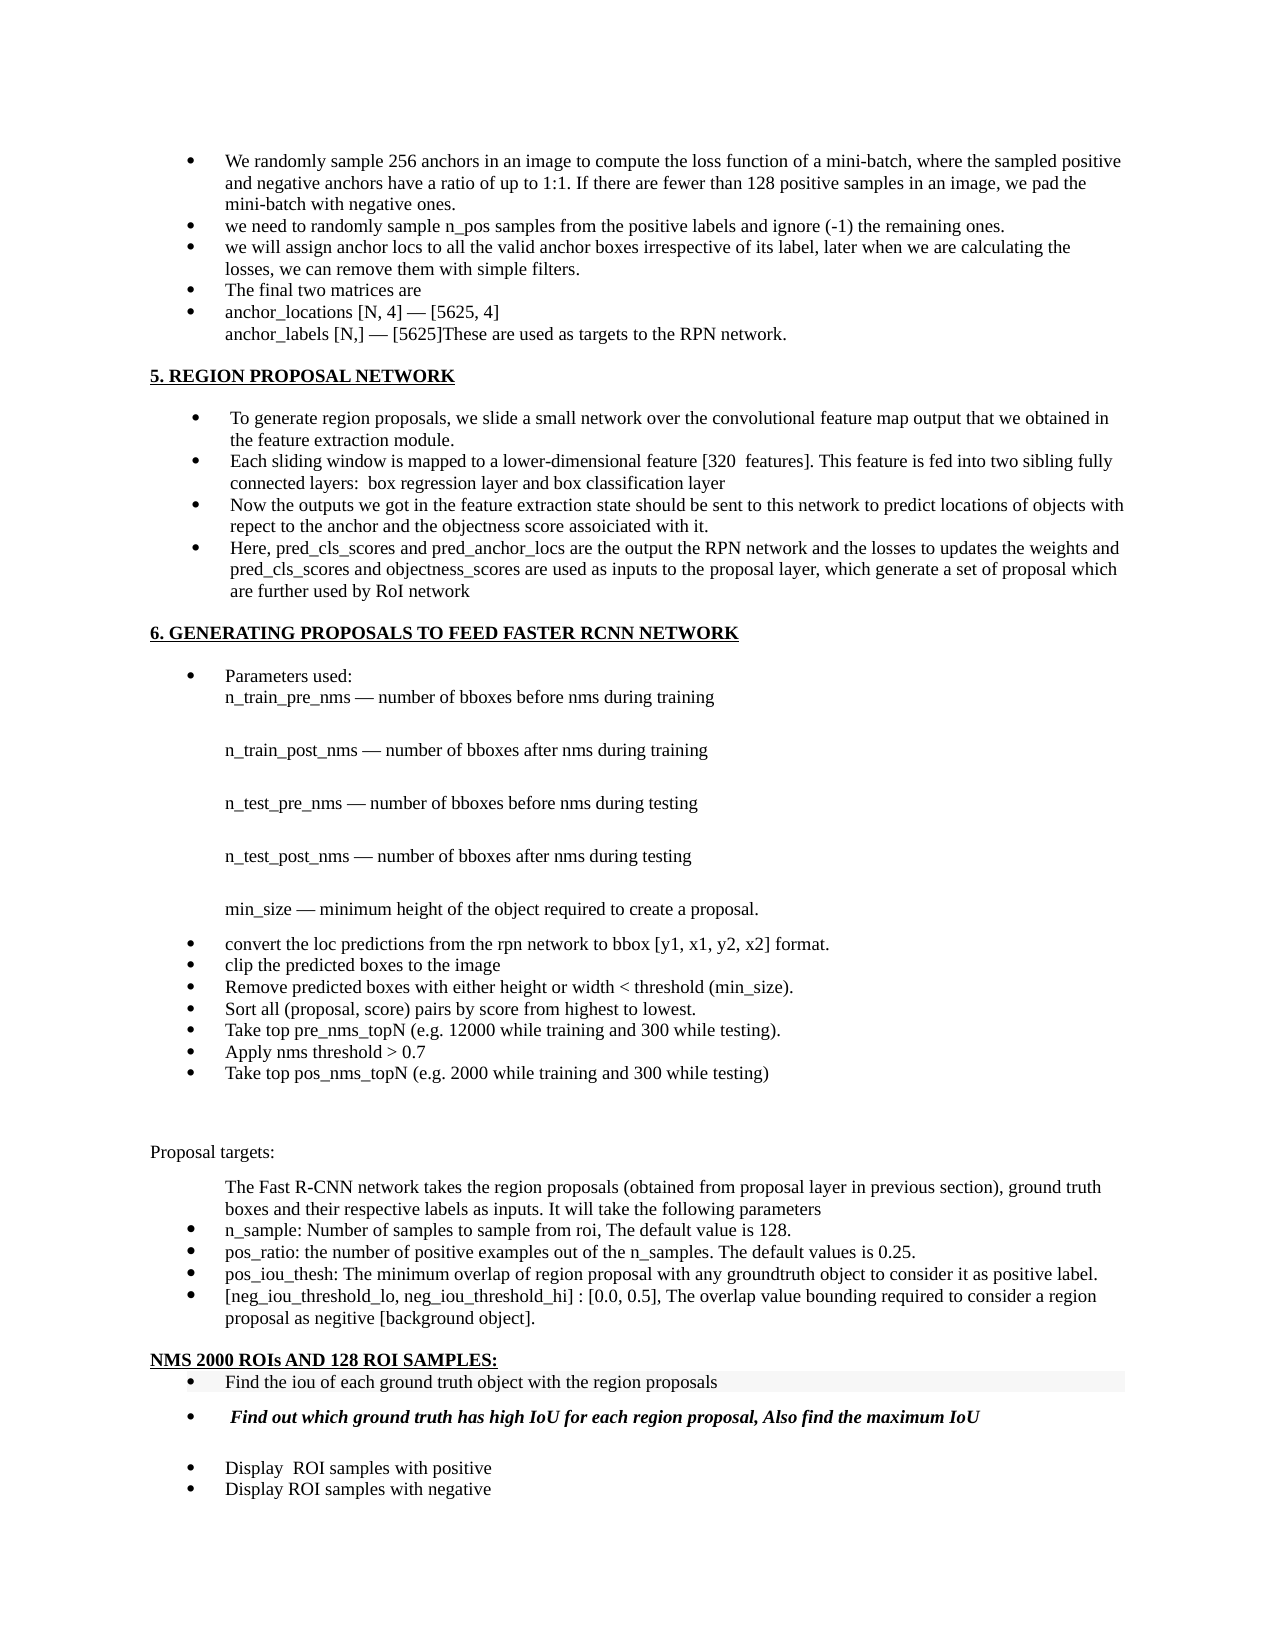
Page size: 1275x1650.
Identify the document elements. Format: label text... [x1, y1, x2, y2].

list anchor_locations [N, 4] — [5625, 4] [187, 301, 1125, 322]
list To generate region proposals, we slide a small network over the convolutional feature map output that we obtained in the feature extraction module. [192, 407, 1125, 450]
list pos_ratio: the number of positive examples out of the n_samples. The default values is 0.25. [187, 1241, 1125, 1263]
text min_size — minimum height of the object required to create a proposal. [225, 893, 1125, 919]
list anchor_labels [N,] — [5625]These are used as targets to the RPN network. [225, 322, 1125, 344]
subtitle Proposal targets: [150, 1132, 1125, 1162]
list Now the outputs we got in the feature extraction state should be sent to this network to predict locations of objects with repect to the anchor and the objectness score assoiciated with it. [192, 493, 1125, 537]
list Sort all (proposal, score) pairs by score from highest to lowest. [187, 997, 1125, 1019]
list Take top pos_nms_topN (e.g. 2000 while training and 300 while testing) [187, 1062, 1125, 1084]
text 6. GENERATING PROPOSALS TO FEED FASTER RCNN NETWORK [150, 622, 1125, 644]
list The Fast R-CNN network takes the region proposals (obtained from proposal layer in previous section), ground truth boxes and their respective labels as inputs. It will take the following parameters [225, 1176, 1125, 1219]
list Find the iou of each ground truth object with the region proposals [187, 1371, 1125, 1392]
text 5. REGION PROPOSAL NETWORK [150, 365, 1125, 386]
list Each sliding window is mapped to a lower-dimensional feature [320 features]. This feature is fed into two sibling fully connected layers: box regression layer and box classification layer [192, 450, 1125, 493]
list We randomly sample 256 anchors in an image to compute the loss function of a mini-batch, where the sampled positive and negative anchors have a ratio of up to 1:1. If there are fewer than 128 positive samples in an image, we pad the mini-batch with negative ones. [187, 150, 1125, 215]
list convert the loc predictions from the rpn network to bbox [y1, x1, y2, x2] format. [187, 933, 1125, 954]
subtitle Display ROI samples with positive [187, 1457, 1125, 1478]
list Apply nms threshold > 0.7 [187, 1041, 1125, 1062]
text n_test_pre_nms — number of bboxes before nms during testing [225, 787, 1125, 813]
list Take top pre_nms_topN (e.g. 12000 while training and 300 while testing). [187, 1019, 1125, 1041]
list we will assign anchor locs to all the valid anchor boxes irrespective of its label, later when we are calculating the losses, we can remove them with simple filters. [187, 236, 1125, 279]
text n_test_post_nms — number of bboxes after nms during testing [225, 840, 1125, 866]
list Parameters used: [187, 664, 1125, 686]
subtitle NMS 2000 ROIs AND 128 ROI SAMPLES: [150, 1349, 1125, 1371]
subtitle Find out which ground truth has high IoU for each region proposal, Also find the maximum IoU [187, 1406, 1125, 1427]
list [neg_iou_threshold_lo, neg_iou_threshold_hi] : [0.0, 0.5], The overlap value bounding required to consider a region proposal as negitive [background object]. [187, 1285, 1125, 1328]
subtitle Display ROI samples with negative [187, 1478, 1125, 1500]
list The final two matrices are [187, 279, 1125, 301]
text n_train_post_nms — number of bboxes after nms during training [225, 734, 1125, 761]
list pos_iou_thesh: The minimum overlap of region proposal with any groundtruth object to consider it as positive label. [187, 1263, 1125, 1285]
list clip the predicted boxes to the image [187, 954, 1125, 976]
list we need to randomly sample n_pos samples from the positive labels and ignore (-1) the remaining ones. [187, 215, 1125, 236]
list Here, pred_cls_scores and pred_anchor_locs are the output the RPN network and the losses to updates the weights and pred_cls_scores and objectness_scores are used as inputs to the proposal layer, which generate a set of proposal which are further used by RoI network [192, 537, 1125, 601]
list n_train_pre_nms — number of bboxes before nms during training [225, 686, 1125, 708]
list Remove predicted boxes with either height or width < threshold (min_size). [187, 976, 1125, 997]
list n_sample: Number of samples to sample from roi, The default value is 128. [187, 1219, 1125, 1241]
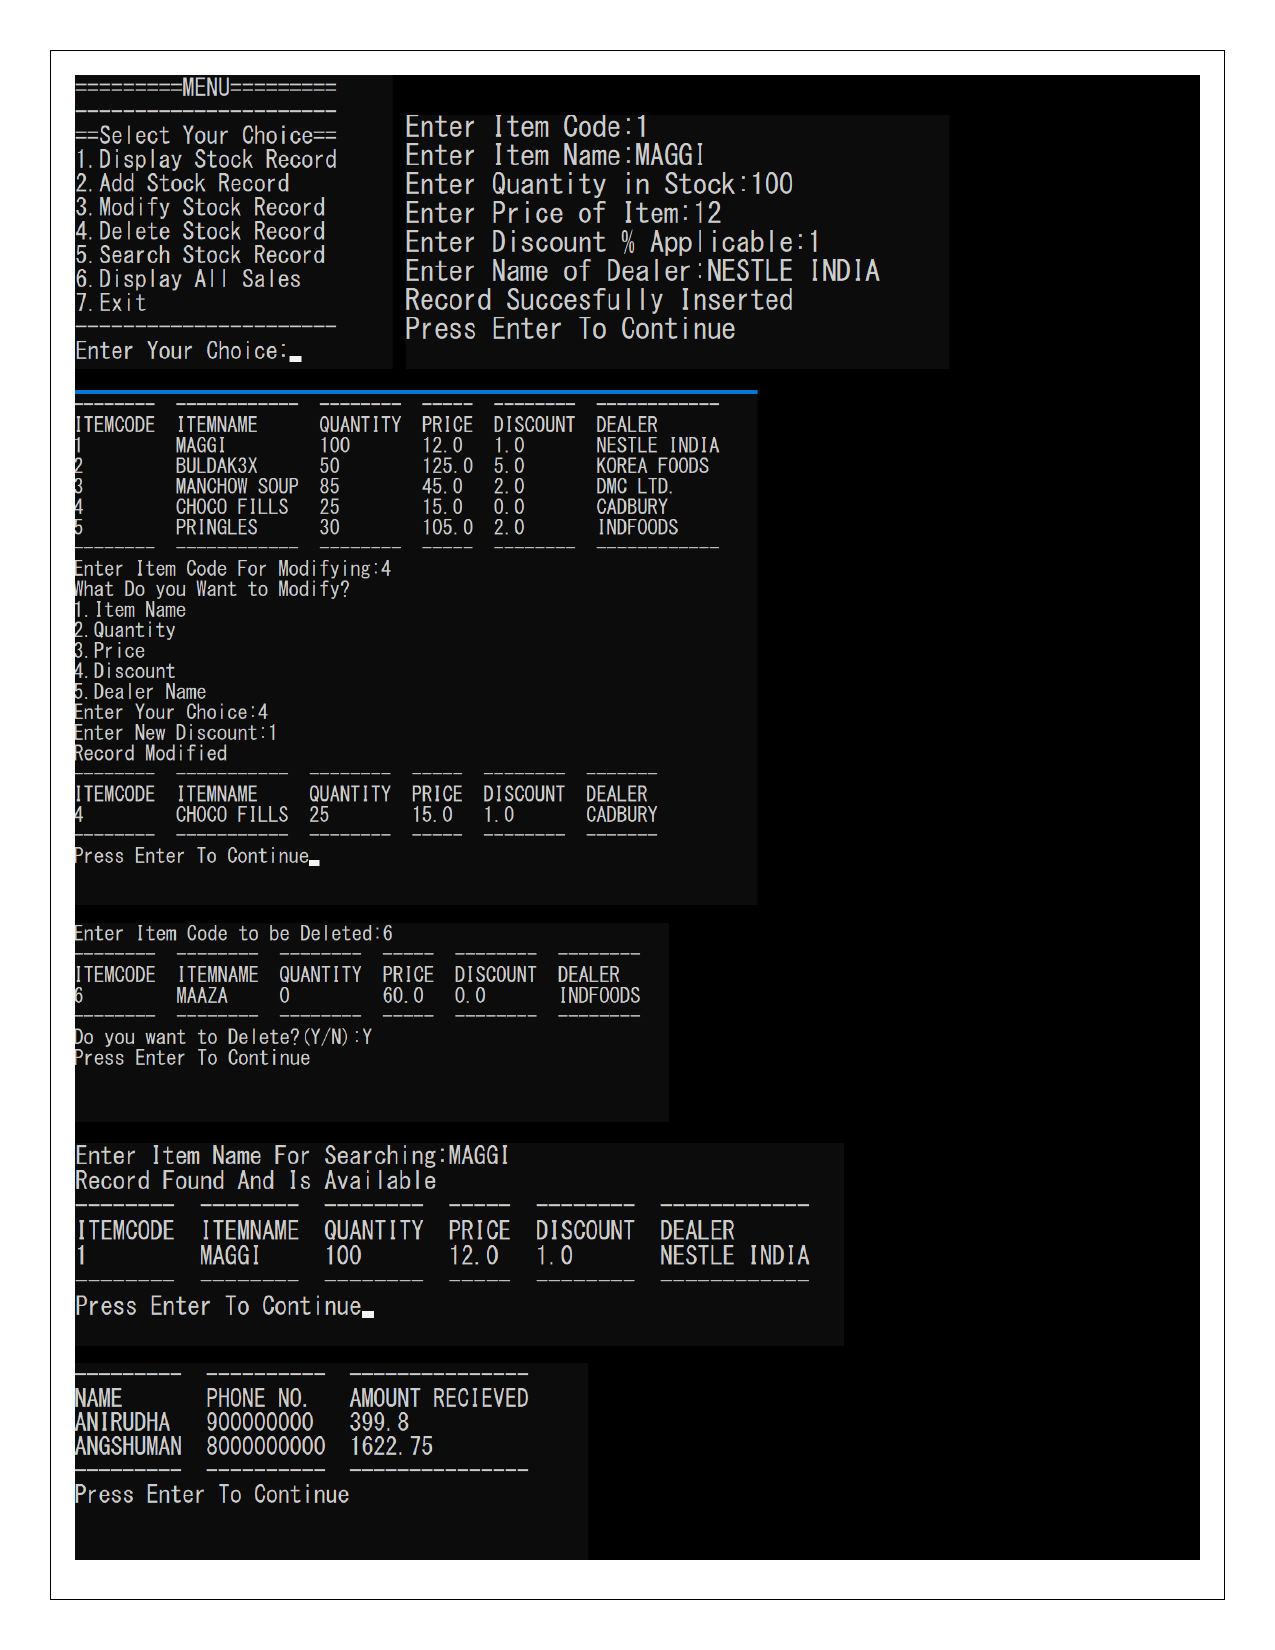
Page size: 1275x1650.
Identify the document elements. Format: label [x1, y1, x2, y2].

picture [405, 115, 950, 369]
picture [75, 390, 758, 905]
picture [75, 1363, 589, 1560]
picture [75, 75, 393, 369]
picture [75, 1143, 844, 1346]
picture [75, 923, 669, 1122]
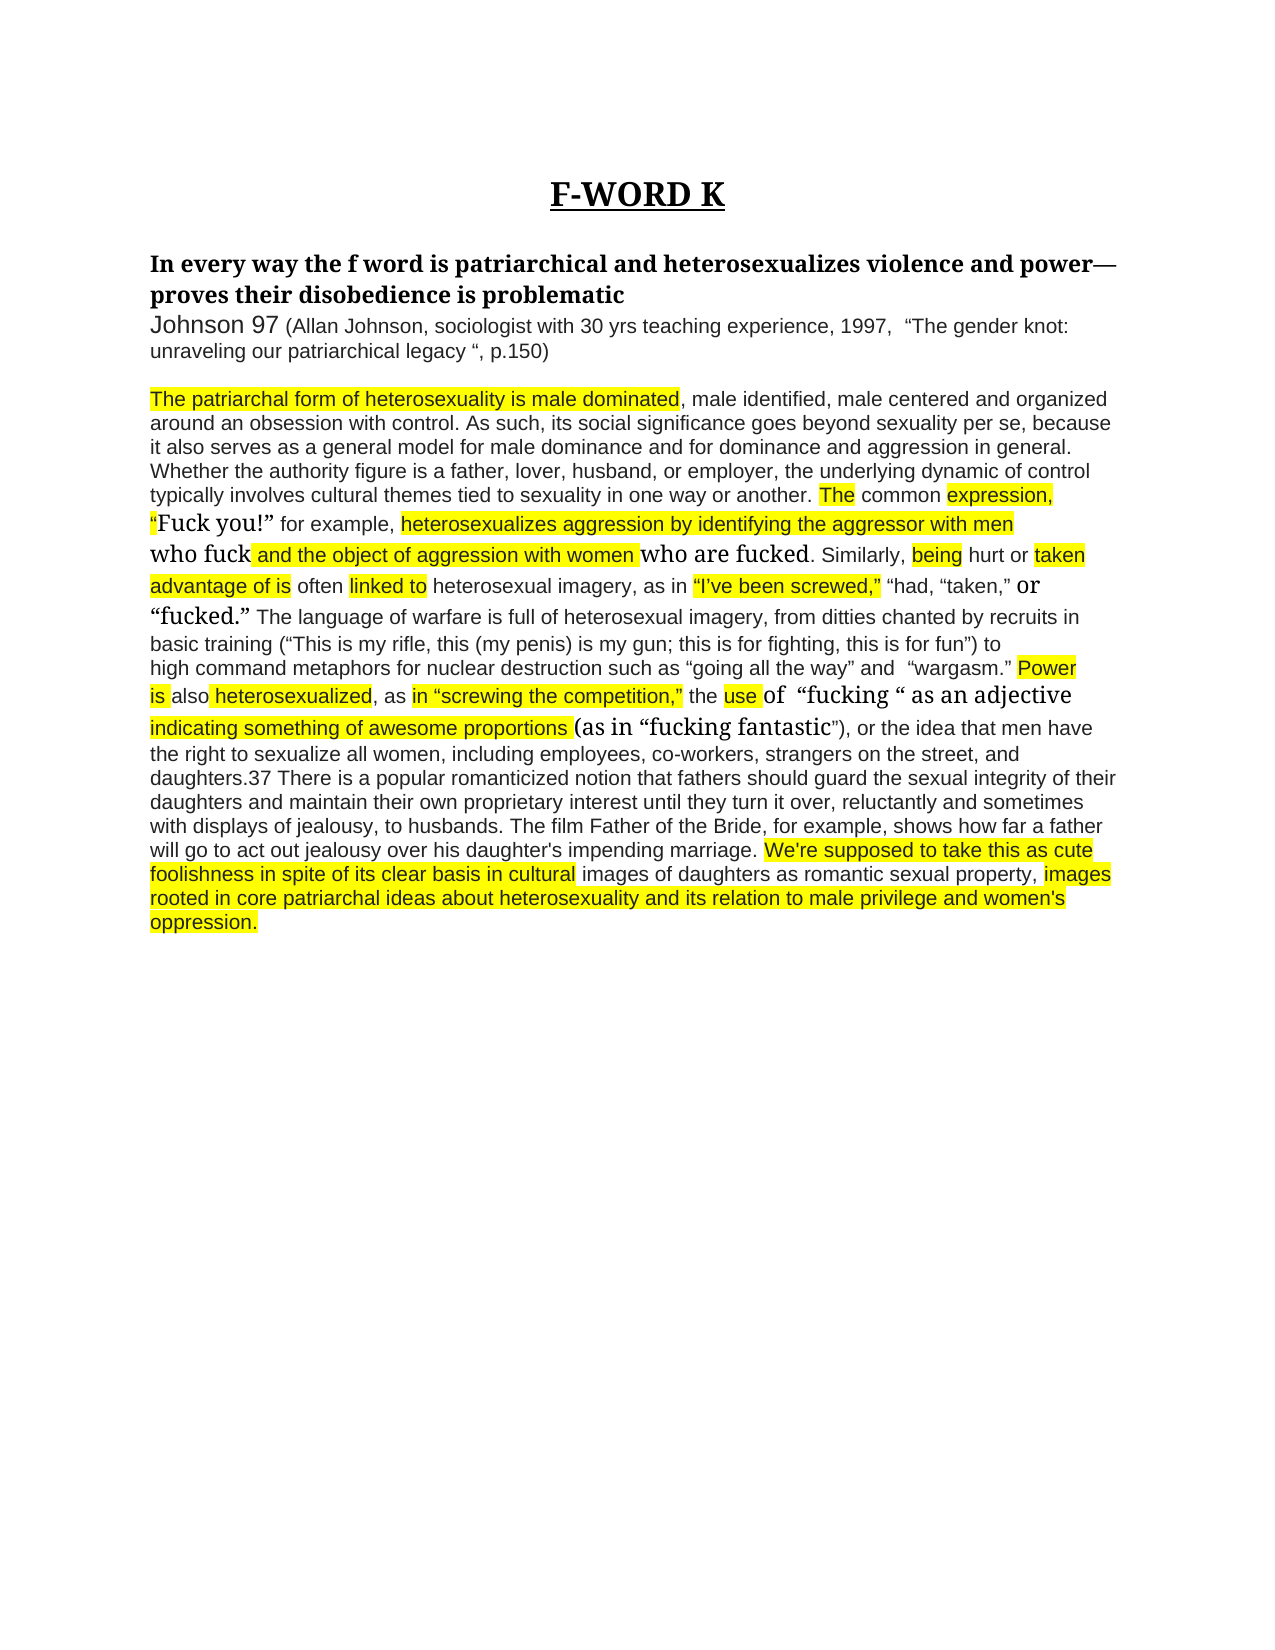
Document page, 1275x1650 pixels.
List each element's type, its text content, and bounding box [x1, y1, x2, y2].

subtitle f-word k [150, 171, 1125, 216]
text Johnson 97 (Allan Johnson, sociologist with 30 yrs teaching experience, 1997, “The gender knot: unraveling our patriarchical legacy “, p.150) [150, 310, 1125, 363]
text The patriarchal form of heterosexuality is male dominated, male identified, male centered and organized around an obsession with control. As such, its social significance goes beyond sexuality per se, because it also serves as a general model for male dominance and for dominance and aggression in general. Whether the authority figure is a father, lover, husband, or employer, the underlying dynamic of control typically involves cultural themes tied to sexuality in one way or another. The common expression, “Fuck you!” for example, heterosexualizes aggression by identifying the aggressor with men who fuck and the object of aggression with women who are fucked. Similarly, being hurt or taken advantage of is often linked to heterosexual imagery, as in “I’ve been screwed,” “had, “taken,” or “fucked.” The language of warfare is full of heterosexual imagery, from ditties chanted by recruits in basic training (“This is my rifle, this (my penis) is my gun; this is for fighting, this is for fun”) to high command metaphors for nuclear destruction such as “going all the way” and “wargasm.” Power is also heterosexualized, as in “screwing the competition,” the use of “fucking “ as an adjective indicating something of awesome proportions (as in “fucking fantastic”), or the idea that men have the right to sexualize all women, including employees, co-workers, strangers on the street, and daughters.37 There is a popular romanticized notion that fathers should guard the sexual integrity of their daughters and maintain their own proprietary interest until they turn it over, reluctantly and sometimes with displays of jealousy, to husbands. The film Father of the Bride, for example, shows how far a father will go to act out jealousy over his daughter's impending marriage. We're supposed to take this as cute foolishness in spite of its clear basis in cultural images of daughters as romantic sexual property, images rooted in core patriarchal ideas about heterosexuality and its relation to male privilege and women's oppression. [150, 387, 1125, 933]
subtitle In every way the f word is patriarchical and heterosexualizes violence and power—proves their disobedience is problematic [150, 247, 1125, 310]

**********

### WORK REQUIRED
Return the material verbatim; the images are not to appear in the copy.

### SOLVED PROBLEM
Page size: 1275x1650.
Identify the document elements. Format: label text... [x1, y1, x2, y2].

list anchor_locations [N, 4] — [5625, 4] [187, 301, 1125, 322]
list To generate region proposals, we slide a small network over the convolutional feature map output that we obtained in the feature extraction module. [192, 407, 1125, 450]
list pos_ratio: the number of positive examples out of the n_samples. The default values is 0.25. [187, 1241, 1125, 1263]
text min_size — minimum height of the object required to create a proposal. [225, 893, 1125, 919]
list anchor_labels [N,] — [5625]These are used as targets to the RPN network. [225, 322, 1125, 344]
subtitle Proposal targets: [150, 1132, 1125, 1162]
list Now the outputs we got in the feature extraction state should be sent to this network to predict locations of objects with repect to the anchor and the objectness score assoiciated with it. [192, 493, 1125, 537]
list Sort all (proposal, score) pairs by score from highest to lowest. [187, 997, 1125, 1019]
list Take top pos_nms_topN (e.g. 2000 while training and 300 while testing) [187, 1062, 1125, 1084]
text 6. GENERATING PROPOSALS TO FEED FASTER RCNN NETWORK [150, 622, 1125, 644]
list The Fast R-CNN network takes the region proposals (obtained from proposal layer in previous section), ground truth boxes and their respective labels as inputs. It will take the following parameters [225, 1176, 1125, 1219]
list Find the iou of each ground truth object with the region proposals [187, 1371, 1125, 1392]
text 5. REGION PROPOSAL NETWORK [150, 365, 1125, 386]
list Each sliding window is mapped to a lower-dimensional feature [320 features]. This feature is fed into two sibling fully connected layers: box regression layer and box classification layer [192, 450, 1125, 493]
list We randomly sample 256 anchors in an image to compute the loss function of a mini-batch, where the sampled positive and negative anchors have a ratio of up to 1:1. If there are fewer than 128 positive samples in an image, we pad the mini-batch with negative ones. [187, 150, 1125, 215]
list convert the loc predictions from the rpn network to bbox [y1, x1, y2, x2] format. [187, 933, 1125, 954]
subtitle Display ROI samples with positive [187, 1457, 1125, 1478]
list Apply nms threshold > 0.7 [187, 1041, 1125, 1062]
text n_test_pre_nms — number of bboxes before nms during testing [225, 787, 1125, 813]
list Take top pre_nms_topN (e.g. 12000 while training and 300 while testing). [187, 1019, 1125, 1041]
list we will assign anchor locs to all the valid anchor boxes irrespective of its label, later when we are calculating the losses, we can remove them with simple filters. [187, 236, 1125, 279]
text n_test_post_nms — number of bboxes after nms during testing [225, 840, 1125, 866]
list Parameters used: [187, 664, 1125, 686]
subtitle NMS 2000 ROIs AND 128 ROI SAMPLES: [150, 1349, 1125, 1371]
subtitle Find out which ground truth has high IoU for each region proposal, Also find the maximum IoU [187, 1406, 1125, 1427]
list [neg_iou_threshold_lo, neg_iou_threshold_hi] : [0.0, 0.5], The overlap value bounding required to consider a region proposal as negitive [background object]. [187, 1285, 1125, 1328]
subtitle Display ROI samples with negative [187, 1478, 1125, 1500]
list The final two matrices are [187, 279, 1125, 301]
text n_train_post_nms — number of bboxes after nms during training [225, 734, 1125, 761]
list pos_iou_thesh: The minimum overlap of region proposal with any groundtruth object to consider it as positive label. [187, 1263, 1125, 1285]
list clip the predicted boxes to the image [187, 954, 1125, 976]
list we need to randomly sample n_pos samples from the positive labels and ignore (-1) the remaining ones. [187, 215, 1125, 236]
list Here, pred_cls_scores and pred_anchor_locs are the output the RPN network and the losses to updates the weights and pred_cls_scores and objectness_scores are used as inputs to the proposal layer, which generate a set of proposal which are further used by RoI network [192, 537, 1125, 601]
list n_train_pre_nms — number of bboxes before nms during training [225, 686, 1125, 708]
list Remove predicted boxes with either height or width < threshold (min_size). [187, 976, 1125, 997]
list n_sample: Number of samples to sample from roi, The default value is 128. [187, 1219, 1125, 1241]
Page size: 1275x1650.
Identify the document elements. Format: label [x1, y1, x2, y2].

picture [405, 115, 950, 369]
picture [75, 390, 758, 905]
picture [75, 1363, 589, 1560]
picture [75, 75, 393, 369]
picture [75, 1143, 844, 1346]
picture [75, 923, 669, 1122]
Document page, 1275x1650 pixels.
List each element's type, its text content, and bounding box [x1, y1, x2, y2].

subtitle f-word k [150, 171, 1125, 216]
text Johnson 97 (Allan Johnson, sociologist with 30 yrs teaching experience, 1997, “The gender knot: unraveling our patriarchical legacy “, p.150) [150, 310, 1125, 363]
text The patriarchal form of heterosexuality is male dominated, male identified, male centered and organized around an obsession with control. As such, its social significance goes beyond sexuality per se, because it also serves as a general model for male dominance and for dominance and aggression in general. Whether the authority figure is a father, lover, husband, or employer, the underlying dynamic of control typically involves cultural themes tied to sexuality in one way or another. The common expression, “Fuck you!” for example, heterosexualizes aggression by identifying the aggressor with men who fuck and the object of aggression with women who are fucked. Similarly, being hurt or taken advantage of is often linked to heterosexual imagery, as in “I’ve been screwed,” “had, “taken,” or “fucked.” The language of warfare is full of heterosexual imagery, from ditties chanted by recruits in basic training (“This is my rifle, this (my penis) is my gun; this is for fighting, this is for fun”) to high command metaphors for nuclear destruction such as “going all the way” and “wargasm.” Power is also heterosexualized, as in “screwing the competition,” the use of “fucking “ as an adjective indicating something of awesome proportions (as in “fucking fantastic”), or the idea that men have the right to sexualize all women, including employees, co-workers, strangers on the street, and daughters.37 There is a popular romanticized notion that fathers should guard the sexual integrity of their daughters and maintain their own proprietary interest until they turn it over, reluctantly and sometimes with displays of jealousy, to husbands. The film Father of the Bride, for example, shows how far a father will go to act out jealousy over his daughter's impending marriage. We're supposed to take this as cute foolishness in spite of its clear basis in cultural images of daughters as romantic sexual property, images rooted in core patriarchal ideas about heterosexuality and its relation to male privilege and women's oppression. [150, 387, 1125, 933]
subtitle In every way the f word is patriarchical and heterosexualizes violence and power—proves their disobedience is problematic [150, 247, 1125, 310]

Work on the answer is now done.